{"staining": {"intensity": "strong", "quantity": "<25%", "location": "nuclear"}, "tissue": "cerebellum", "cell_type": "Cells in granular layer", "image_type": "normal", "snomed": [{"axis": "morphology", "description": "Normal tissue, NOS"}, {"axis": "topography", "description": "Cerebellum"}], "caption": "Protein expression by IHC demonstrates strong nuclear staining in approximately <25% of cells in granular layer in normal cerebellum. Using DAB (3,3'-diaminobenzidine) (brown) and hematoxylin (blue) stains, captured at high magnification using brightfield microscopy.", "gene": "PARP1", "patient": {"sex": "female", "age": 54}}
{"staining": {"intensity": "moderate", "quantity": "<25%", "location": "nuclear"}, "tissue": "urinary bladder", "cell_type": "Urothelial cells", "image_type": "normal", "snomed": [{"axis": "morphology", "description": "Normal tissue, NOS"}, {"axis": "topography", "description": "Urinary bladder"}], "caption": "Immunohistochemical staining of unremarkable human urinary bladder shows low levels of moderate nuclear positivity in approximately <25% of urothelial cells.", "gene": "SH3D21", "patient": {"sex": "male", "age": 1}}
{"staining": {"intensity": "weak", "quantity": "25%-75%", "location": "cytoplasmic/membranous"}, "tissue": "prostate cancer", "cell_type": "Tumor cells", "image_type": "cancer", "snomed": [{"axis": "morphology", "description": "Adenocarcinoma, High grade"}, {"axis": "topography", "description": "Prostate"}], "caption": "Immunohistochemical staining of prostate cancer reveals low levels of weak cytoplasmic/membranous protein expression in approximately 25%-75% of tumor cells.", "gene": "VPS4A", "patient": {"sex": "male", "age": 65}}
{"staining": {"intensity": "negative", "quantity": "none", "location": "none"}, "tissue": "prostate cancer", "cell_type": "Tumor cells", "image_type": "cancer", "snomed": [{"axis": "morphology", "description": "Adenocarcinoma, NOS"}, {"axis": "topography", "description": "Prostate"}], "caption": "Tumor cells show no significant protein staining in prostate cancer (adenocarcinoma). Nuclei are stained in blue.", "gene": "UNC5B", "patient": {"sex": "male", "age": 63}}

_What you will do_
Retype, exactly and with nothing added, the lines of the material above from the first through the one that contains "staining of unremarkable".

_Your response_
{"staining": {"intensity": "strong", "quantity": "<25%", "location": "nuclear"}, "tissue": "cerebellum", "cell_type": "Cells in granular layer", "image_type": "normal", "snomed": [{"axis": "morphology", "description": "Normal tissue, NOS"}, {"axis": "topography", "description": "Cerebellum"}], "caption": "Protein expression by IHC demonstrates strong nuclear staining in approximately <25% of cells in granular layer in normal cerebellum. Using DAB (3,3'-diaminobenzidine) (brown) and hematoxylin (blue) stains, captured at high magnification using brightfield microscopy.", "gene": "PARP1", "patient": {"sex": "female", "age": 54}}
{"staining": {"intensity": "moderate", "quantity": "<25%", "location": "nuclear"}, "tissue": "urinary bladder", "cell_type": "Urothelial cells", "image_type": "normal", "snomed": [{"axis": "morphology", "description": "Normal tissue, NOS"}, {"axis": "topography", "description": "Urinary bladder"}], "caption": "Immunohistochemical staining of unremarkable human urinary bladder shows low levels of moderate nuclear positivity in approximately <25% of urothelial cells.", "gene": "SH3D21", "patient": {"sex": "male", "age": 1}}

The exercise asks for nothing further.